■ **Directions**
Return, word for word, the stretch from the start of the records through the line containing "v(0, 12.7) *". Leave the pictures out of your answer.

■ **Supplied data**
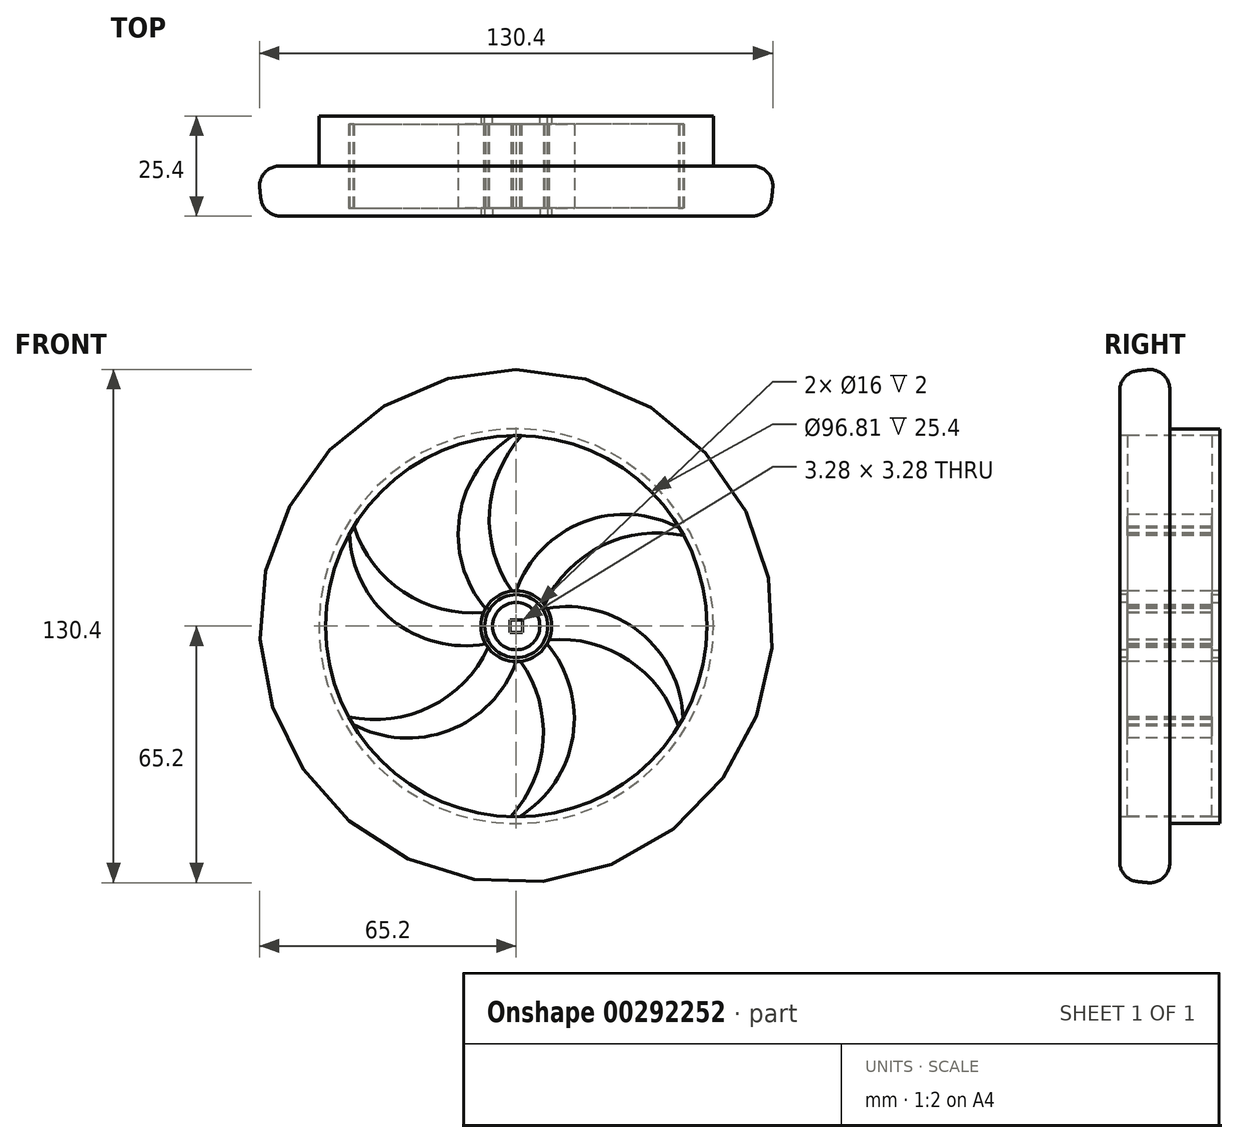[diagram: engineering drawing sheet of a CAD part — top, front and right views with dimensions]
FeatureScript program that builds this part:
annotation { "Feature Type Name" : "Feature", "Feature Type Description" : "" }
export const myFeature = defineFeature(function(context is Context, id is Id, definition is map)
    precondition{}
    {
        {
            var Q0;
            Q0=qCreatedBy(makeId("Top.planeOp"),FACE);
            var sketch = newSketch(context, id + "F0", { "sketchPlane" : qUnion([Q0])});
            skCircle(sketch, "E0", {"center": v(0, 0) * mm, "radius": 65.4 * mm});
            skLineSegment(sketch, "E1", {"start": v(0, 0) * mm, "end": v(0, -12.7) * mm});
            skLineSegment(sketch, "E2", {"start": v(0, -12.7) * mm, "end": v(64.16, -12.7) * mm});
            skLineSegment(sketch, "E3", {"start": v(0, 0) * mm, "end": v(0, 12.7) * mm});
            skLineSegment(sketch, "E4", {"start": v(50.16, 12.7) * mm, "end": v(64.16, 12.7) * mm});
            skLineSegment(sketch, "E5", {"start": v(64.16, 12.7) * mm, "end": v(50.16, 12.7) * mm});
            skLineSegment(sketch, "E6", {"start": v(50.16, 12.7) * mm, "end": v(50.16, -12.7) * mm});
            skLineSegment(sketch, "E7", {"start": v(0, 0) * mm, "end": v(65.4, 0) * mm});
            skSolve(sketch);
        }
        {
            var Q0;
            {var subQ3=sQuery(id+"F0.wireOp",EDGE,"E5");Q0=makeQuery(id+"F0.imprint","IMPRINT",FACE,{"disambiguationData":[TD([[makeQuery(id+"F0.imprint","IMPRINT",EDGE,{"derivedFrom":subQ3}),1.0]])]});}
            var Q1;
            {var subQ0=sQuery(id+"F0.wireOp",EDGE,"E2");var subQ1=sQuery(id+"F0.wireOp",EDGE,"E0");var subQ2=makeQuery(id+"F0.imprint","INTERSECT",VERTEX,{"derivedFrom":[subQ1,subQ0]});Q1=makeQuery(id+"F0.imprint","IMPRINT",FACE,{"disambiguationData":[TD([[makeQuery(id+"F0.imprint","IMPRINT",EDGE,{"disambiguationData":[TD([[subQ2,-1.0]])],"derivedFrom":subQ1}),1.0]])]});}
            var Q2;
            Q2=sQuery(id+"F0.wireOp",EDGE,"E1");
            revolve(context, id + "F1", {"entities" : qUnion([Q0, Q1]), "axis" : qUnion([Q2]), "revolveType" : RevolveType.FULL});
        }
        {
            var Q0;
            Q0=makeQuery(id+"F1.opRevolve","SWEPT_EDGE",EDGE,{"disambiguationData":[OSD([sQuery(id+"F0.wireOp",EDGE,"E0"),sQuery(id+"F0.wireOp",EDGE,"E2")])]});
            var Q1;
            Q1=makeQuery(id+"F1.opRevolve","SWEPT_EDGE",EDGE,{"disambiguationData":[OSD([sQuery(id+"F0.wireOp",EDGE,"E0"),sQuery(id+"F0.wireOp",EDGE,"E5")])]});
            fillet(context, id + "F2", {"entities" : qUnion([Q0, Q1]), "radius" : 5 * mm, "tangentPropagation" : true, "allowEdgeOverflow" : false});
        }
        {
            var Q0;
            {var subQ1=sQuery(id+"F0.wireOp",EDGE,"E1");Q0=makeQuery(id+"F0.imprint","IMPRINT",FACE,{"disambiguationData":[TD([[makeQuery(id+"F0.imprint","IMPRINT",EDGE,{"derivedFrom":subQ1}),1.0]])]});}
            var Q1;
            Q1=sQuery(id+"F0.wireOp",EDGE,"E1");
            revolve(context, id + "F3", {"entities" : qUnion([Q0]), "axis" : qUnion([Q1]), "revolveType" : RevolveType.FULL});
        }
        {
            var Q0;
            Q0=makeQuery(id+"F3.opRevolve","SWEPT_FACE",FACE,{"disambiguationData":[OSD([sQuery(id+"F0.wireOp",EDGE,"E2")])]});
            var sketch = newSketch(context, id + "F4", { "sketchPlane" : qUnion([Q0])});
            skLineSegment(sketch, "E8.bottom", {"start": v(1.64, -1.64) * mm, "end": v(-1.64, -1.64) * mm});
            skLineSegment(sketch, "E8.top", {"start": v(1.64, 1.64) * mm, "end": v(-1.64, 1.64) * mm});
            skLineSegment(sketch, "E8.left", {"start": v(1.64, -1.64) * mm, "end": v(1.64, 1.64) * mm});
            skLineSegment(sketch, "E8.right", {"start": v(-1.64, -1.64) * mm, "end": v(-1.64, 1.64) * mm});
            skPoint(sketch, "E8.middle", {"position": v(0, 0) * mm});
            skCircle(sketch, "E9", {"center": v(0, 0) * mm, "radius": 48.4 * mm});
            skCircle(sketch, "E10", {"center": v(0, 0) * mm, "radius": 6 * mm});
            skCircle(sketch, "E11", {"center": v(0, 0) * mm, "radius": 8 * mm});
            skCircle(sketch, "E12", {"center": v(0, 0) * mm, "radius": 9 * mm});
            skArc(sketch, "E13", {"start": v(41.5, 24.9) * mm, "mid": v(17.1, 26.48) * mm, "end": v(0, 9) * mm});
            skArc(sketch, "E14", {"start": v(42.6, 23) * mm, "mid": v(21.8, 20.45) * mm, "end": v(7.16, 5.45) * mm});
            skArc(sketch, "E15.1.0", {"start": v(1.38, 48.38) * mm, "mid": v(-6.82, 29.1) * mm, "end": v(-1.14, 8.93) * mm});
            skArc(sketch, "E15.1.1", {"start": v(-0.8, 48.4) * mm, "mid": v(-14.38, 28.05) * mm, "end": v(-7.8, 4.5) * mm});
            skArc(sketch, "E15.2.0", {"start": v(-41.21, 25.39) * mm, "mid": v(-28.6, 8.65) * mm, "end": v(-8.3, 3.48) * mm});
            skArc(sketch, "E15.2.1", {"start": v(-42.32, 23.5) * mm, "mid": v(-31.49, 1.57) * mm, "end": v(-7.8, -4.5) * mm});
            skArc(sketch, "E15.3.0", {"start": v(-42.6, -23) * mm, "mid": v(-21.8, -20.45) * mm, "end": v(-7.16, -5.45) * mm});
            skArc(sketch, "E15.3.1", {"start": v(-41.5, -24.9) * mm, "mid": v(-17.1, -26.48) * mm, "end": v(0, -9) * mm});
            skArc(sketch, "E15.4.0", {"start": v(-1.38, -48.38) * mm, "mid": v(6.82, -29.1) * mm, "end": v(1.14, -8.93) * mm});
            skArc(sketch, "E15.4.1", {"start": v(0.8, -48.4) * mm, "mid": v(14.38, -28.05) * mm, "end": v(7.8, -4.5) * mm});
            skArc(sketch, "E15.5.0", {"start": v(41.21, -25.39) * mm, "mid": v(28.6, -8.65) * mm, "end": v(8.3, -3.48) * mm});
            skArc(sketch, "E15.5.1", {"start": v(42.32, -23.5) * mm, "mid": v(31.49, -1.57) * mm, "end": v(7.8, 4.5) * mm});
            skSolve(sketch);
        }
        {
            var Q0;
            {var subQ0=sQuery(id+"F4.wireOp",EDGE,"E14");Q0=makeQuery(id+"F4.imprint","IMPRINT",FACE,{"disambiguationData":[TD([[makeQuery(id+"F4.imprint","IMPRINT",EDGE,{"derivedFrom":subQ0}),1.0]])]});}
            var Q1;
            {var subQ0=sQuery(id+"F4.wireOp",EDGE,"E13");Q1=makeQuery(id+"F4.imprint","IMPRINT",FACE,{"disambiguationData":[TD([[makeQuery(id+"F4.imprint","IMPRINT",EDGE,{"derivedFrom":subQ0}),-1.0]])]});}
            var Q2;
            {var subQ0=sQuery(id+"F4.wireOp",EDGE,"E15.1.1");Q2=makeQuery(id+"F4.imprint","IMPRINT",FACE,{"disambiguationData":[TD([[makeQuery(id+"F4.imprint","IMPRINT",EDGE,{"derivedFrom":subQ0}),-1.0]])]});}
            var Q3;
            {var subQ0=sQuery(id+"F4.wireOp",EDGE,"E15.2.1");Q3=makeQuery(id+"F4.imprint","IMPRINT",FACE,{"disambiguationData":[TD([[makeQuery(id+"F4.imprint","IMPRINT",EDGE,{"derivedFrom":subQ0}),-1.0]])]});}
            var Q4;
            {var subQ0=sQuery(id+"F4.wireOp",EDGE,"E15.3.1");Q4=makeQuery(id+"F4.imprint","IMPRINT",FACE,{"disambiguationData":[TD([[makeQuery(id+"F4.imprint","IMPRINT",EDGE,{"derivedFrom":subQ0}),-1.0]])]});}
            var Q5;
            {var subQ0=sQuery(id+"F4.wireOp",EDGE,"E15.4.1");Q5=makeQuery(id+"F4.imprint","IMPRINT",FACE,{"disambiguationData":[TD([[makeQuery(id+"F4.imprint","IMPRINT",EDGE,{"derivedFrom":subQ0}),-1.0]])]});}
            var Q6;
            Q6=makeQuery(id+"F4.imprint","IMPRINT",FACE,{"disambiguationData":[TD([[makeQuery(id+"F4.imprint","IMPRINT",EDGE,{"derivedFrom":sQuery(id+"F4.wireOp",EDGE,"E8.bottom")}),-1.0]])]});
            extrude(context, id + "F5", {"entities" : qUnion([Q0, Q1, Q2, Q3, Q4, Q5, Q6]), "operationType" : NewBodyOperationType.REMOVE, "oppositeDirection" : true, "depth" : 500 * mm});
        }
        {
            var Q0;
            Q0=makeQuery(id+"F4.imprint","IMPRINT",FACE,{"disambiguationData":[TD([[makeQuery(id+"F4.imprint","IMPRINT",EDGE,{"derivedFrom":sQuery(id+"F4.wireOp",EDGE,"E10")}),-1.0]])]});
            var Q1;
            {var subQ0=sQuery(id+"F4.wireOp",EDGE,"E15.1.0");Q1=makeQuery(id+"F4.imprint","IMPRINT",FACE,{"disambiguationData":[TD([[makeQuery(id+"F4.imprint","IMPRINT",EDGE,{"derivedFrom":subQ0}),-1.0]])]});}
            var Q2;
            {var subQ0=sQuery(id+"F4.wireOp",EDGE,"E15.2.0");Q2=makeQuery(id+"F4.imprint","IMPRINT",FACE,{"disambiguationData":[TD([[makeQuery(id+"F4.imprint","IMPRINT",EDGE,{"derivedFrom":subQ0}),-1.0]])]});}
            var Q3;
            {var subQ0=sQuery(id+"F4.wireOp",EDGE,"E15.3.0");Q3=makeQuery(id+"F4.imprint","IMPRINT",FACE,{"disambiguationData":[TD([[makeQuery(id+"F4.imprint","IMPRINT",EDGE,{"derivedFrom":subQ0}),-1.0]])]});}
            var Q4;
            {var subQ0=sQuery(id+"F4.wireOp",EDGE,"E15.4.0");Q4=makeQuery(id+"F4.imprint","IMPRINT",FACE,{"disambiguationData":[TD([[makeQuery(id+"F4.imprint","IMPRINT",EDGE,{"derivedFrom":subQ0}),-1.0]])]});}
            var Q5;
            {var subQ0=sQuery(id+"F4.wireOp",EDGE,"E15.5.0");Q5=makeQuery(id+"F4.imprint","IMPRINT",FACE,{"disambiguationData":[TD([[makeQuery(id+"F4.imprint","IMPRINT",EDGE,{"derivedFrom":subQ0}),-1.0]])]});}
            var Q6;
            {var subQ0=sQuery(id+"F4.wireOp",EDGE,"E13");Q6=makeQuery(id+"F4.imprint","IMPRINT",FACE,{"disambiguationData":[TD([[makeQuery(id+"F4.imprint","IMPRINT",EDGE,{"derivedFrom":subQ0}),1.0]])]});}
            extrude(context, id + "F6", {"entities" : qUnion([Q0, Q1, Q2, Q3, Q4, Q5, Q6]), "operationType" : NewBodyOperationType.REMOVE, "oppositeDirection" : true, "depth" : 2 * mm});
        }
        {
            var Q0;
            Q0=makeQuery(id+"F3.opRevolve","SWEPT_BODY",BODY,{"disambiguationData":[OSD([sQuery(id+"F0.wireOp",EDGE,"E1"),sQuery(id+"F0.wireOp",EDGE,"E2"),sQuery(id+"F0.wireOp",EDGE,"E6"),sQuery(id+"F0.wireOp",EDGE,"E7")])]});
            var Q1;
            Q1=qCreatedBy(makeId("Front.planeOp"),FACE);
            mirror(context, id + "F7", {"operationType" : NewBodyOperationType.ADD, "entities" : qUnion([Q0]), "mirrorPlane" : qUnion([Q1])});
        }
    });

■ **Written solution**
[diagram: engineering drawing sheet of a CAD part — top, front and right views with dimensions]
FeatureScript program that builds this part:
annotation { "Feature Type Name" : "Feature", "Feature Type Description" : "" }
export const myFeature = defineFeature(function(context is Context, id is Id, definition is map)
    precondition{}
    {
        {
            var Q0;
            Q0=qCreatedBy(makeId("Top.planeOp"),FACE);
            var sketch = newSketch(context, id + "F0", { "sketchPlane" : qUnion([Q0])});
            skCircle(sketch, "E0", {"center": v(0, 0) * mm, "radius": 65.4 * mm});
            skLineSegment(sketch, "E1", {"start": v(0, 0) * mm, "end": v(0, -12.7) * mm});
            skLineSegment(sketch, "E2", {"start": v(0, -12.7) * mm, "end": v(64.16, -12.7) * mm});
            skLineSegment(sketch, "E3", {"start": v(0, 0) * mm, "end": v(0, 12.7) * mm});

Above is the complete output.